Intro: Globalisation has developed in waves. First it was free movement of goods, then ideas. The free exchange of people will be the hard part and likely to be problematic.

FORMER US President Bill Clinton once referred to globalisation as “the economic equivalent of a force of nature, like wind or water”. The concept, which has had a major impact on world trade and markets, pushes countries to specialise and swap. Such a force of inertia makes countries richer, but one in which the world becomes smaller. In this book “The Great Convergence”, by Richard Baldwin, the author, a Geneva-based economist, adds an important caveat.  Like wind and water, he argues, globalisation is powerful, but can be inconstant or even destructive. True. How often have we heard and witnessed the erosion of local markets to the price-dominance of globalisation? Unless beloved nations catch up with reality, politicians will be pushed to make grave mistakes.

In an economist’s ideal world, things, ideas and people would flow freely across borders. Reality is less pragmatic, stickier, and often far less mobile in terms of movement. Historically, constraints on trade once bundled consumption and production together, limiting its growth.

Mr Baldwin’s grand theory of globalisation is of a series of unbundlings, driven by sequential collapses in the cost of moving things and ideas across cyberspace. From the domestication of the camel around 1,000 BC to the first commercial steam engine in 1712, the first great wave of globalisation unbundled production and consumption. From 1820, prices in Britain were set by international demand, and consumers were offered an increasing range in diversity of goods and services. Café goers, for example, could sip Chinese tea sweetened with Jamaican sugar.

Although moving goods became cheap, it wasn’t until the end of the 20th century that expensive prices for moving ideas became more affordable for most. Mr Baldwin invites readers born in the mid-1960s to remember the price of making an international call at $5 a minute, or the $50 price of sending a single document by an overnight courier. Industries clustered by default. The centres of economic activity emerged in those countries we now know as the G7. In this form of globalisation, national groupings of ideas and workers battled for market share, and became richer in the process. Mr Baldwin uses the analogy of two sports teams swapping players to improve their performance.

Since the 1990s, however, globalisation has changed radically. The internet has lifted the cost of moving ideas, and fuelled a second unbundling. Because co-ordinating international production is now much cheaper, faster and safer, supply chains are afforded the enormous benefit of ignoring borders to go sprawling across the world. Thus, a Canadian aeroplane-maker can direct a team of Mexican engineers. Apple can combine American design with Chinese assembly lines. With many products made everywhere, trade has become, in effect, denationalised.

The pace and speed of change and the now modern ease with which rich-world companies can outsource work have eliminated the old boundaries around knowledge. But in doing so has created a new, more unsettling trade landscape. Once, textile-mill workers in South Carolina had exclusive access to American technology. Although some may suggest that they have lost out to competition from Mexican workers, more accurately they face an altogether more formidable competitor: Mexican workers have been made more productive by American know-how.

REQUIRED ACTION A
Extract each line from the rows below that contains the string "radio", matching case exactly.

INPUT DATA
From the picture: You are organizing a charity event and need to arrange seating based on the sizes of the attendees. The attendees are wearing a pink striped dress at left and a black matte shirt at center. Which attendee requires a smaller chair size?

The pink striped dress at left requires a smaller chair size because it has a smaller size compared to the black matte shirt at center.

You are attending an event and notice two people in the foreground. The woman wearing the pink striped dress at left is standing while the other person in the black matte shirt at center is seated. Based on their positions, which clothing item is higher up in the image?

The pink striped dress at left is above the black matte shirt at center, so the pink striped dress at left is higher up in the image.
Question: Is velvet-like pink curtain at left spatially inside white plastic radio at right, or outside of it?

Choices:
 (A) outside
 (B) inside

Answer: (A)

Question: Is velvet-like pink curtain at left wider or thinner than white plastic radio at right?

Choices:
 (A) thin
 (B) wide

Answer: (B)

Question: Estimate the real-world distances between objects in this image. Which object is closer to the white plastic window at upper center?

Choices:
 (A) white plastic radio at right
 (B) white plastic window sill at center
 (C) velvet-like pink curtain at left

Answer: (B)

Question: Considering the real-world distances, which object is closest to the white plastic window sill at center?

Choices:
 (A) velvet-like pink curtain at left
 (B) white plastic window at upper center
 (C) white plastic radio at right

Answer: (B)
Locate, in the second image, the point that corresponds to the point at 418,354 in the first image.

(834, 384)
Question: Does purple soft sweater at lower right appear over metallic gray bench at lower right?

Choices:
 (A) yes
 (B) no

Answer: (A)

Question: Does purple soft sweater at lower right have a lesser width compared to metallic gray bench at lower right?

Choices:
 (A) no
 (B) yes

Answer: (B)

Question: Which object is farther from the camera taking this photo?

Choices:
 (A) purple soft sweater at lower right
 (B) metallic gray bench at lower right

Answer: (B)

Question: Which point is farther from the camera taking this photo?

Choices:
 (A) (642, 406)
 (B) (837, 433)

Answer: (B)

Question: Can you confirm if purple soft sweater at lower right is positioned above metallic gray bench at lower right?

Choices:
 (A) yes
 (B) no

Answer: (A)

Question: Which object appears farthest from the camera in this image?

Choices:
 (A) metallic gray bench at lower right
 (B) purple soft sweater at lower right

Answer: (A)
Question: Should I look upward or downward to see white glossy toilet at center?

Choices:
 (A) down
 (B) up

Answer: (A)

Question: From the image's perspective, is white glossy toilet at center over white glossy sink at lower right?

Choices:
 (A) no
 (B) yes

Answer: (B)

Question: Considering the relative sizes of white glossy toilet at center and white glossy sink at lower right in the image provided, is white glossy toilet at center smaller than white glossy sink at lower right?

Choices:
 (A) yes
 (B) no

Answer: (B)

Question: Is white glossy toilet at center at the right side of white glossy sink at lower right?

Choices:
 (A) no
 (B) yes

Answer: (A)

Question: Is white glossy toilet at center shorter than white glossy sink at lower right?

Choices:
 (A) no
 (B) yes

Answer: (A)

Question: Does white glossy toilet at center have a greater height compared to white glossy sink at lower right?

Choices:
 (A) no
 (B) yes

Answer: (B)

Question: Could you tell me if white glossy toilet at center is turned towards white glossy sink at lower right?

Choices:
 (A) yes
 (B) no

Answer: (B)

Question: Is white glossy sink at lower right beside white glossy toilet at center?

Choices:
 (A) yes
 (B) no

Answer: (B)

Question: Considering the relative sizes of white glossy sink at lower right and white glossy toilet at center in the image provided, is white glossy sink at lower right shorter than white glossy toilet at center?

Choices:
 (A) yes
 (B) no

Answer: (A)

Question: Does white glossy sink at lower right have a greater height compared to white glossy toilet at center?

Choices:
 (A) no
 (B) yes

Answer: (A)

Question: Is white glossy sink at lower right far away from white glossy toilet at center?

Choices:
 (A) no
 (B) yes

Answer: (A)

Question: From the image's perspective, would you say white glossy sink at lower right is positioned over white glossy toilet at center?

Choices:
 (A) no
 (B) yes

REQUIRED ACTION B
Write the next part of the globalization book review, beginning after its final sentence.

ANSWER SPACE A
Question: Is velvet-like pink curtain at left spatially inside white plastic radio at right, or outside of it?
Question: Is velvet-like pink curtain at left wider or thinner than white plastic radio at right?
 (A) white plastic radio at right
 (C) white plastic radio at right

ANSWER SPACE B
Continuing the sports analogy, Mr Baldwin implies that today’s trade is like the coach of a top team being allowed to offer his services to those less successful. The coach gets rich from the double market for his services, while the better team gets a sudden surprise from the newly skilled competition. Mr Baldwin makes the inference that discontent with globalisation stems in part from an “ill-defined sense that it is no longer a sport for national teams”. The sporting parallels offered by the author are well placed and provides the reader with an insightful grasp of the magnitude of issues that globalisation encompasses.

Raising tariffs to placate or appease voters in protecting its national goods and services is a mechanism and tool best suited to the 19th or 20th century, not one that should be utilised in tackling 21st century globalisation. Given the new world of global logistical supply chains, a tariff is like erecting a wall in the middle of a factory. Mr Baldwin’s 21st-century policies involve setting common rules and standards to make companies feel secure that their supply chains will work. These are the goals of trade deals like the Trans-Pacific Partnership (TPP), or Britain’s membership of the European Union’s custom union – both of which are under threat. He says little on how to win over disgruntled voters, save a few lines on support for workers rather than jobs, and a vague plea that gains should be shared between winners and losers.

Critical also of the author is that he appears too sanguine about the politics of globalisation. A bright and rosy vision of the future imagines globalisation totally unshackled from its third constraint, as labour will invariably become replaced with robots and people being more routinely allowed to offer their services remotely.

–     The Great Convergence: Information Technology and the New Globalisation, by Richard Baldwin, is published by Belknap at $29.95 and £22.95.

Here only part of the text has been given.